🤖 AI Summary
This work addresses online personalized decentralized learning under statistical heterogeneity across clients. We propose a dynamic collaboration optimization framework grounded in gradient similarity. To mitigate bias introduced by collaboration and reduce gradient variance, we design an adaptive collaboration selection criterion, theoretically establishing its variance-reduction property under smooth convex, non-convex, and Polyak–Łojasiewicz conditions—while preserving the optimal convergence rate of the All-for-One algorithm. The method integrates distributed optimization, gradient similarity measurement, and a dynamic neighbor selection mechanism. Extensive experiments on synthetic and real-world datasets demonstrate that our approach significantly reduces excess risk, improves training efficiency for personalized models, and enhances generalization performance.
📝 Abstract
We study the problem of online personalized decentralized learning with $N$ statistically heterogeneous clients collaborating to accelerate local training. An important challenge in this setting is to select relevant collaborators to reduce gradient variance while mitigating the introduced bias.
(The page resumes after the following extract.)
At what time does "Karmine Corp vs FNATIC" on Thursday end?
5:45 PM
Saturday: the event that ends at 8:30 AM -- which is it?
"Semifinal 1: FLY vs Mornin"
To tackle this, we introduce a gradient-based collaboration criterion, allowing each client to dynamically select peers with similar gradients during the optimization process. Our criterion is motivated by a refined and more general theoretical analysis of the All-for-one algorithm, proved to be optimal in Even et al. (2022) for an oracle collaboration scheme. We derive excess loss upper-bounds for smooth objective functions, being either strongly convex, non-convex, or satisfying the Polyak-Lojasiewicz condition; our analysis reveals that the algorithm acts as a variance reduction method where the speed-up depends on a sufficient variance. We put forward two collaboration methods instantiating the proposed general schema; and we show that one variant preserves the optimality of All-for-one. We validate our results with experiments on synthetic and real datasets.